Structural Design of Long-Span and Box Culverts. Structural-plate structures that cannot, because of their long span, meet the design requirements for structural-plate pipe structures are defined as long-span structural-plate structures. These structures, which often serve as short-span bridges, are not required to meet buckling or flexibility requirements but must have certain special features (see Art. 5.6.2). The required wall area of the corrugated metal plate is determined by the same method as for other corrugated metal pipe—Eq. (5.38) or Eq. (5.44)—but the span in the equations is replaced by twice the
radius of the top arc. In addition, certain minimum thicknesses that have been found satisfactory through experience are specified by AASHTO for the top-arc plate. Also, the structure must exhibit special features accepted by AASHTO. The design requirements for long-span structures have been based not on an analytical analysis of the soil-structure interaction system, but upon experience with successful installations. There is ongoing research to provide for an analytical and reasonably simple method for the design of these structures.

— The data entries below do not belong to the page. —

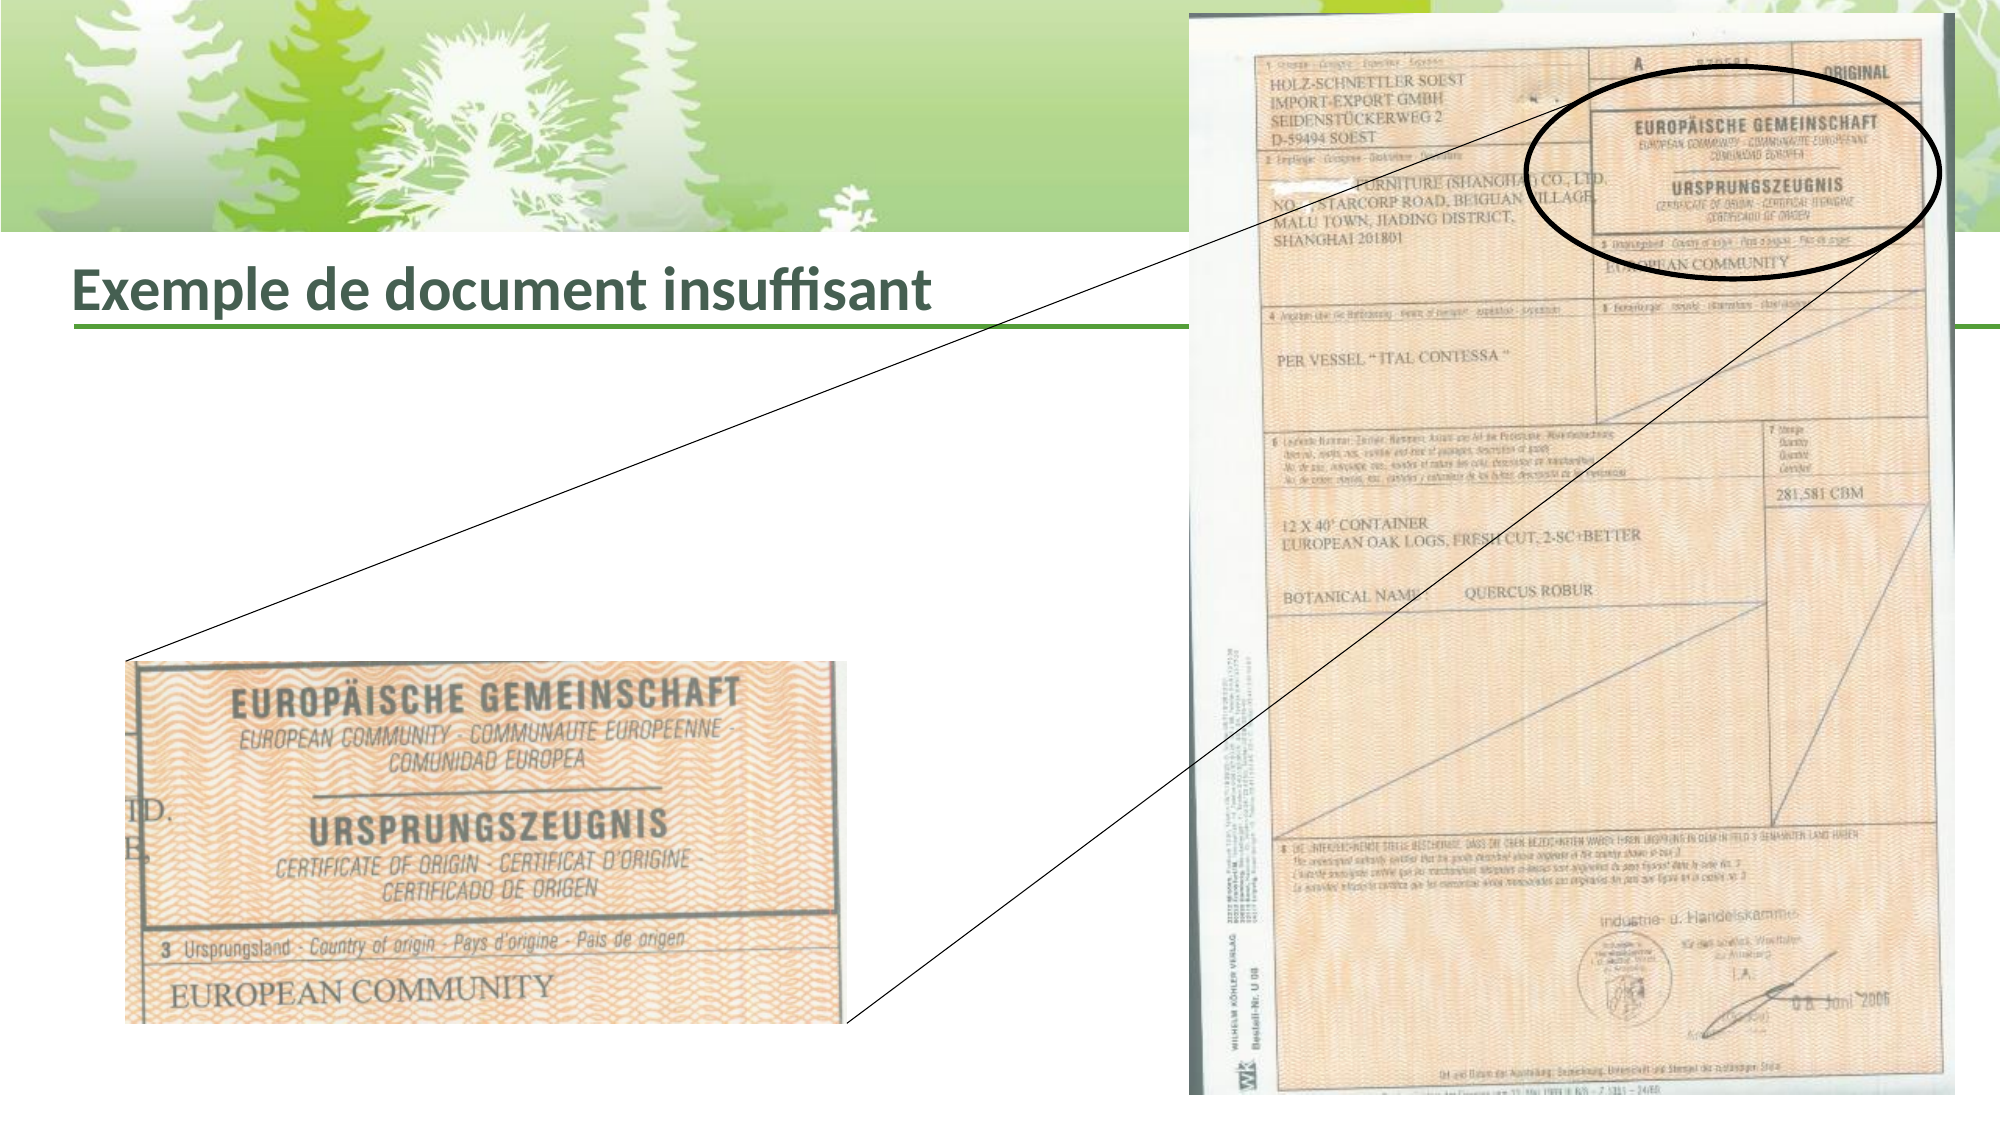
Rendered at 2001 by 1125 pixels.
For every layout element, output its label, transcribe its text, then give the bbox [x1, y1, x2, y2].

picture [0, 0, 2000, 1095]
title Exemple de document insuffisant [56, 181, 125, 399]
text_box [125, 97, 1587, 662]
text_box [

Corrugated metal box culverts are fabricated from corrugated metal structural plate. The effects of moments on structural-plate box culverts controls over those of thrust. Because of this, box culverts typically require external stiffeners comprised of steel or aluminum structural sections bolted to the exterior of the box culvert. Rib stiffeners are spaced at not less than 2 ft (0.6 m) along the crown and not less than 4.5 ft (1.4 m) along the haunch. Design moments may be calculated from simple tables provided in AASHTO and compared against allowable moments supplied by the manufacturer of the product. Similar to any rigid frame, the moment distribution between the haunch and crown is a function of their relative stiffness. Stiffening one member attracts additional moment, thus shedding moment from the other. In the design of corrugated metal box culverts, the proportioning of the moment is critical to the success of the design. AASHTO provides a proportioning factor along with limiting values to ensure proper moment distribution. Unlike long-span structures, for which the design methodology is based more on experience than analysis, design procedures for metal box culverts have been developed from finite element analysis. The moment capacity includes the consideration of the plastic moment resistance of the structural plate and rib stiffeners.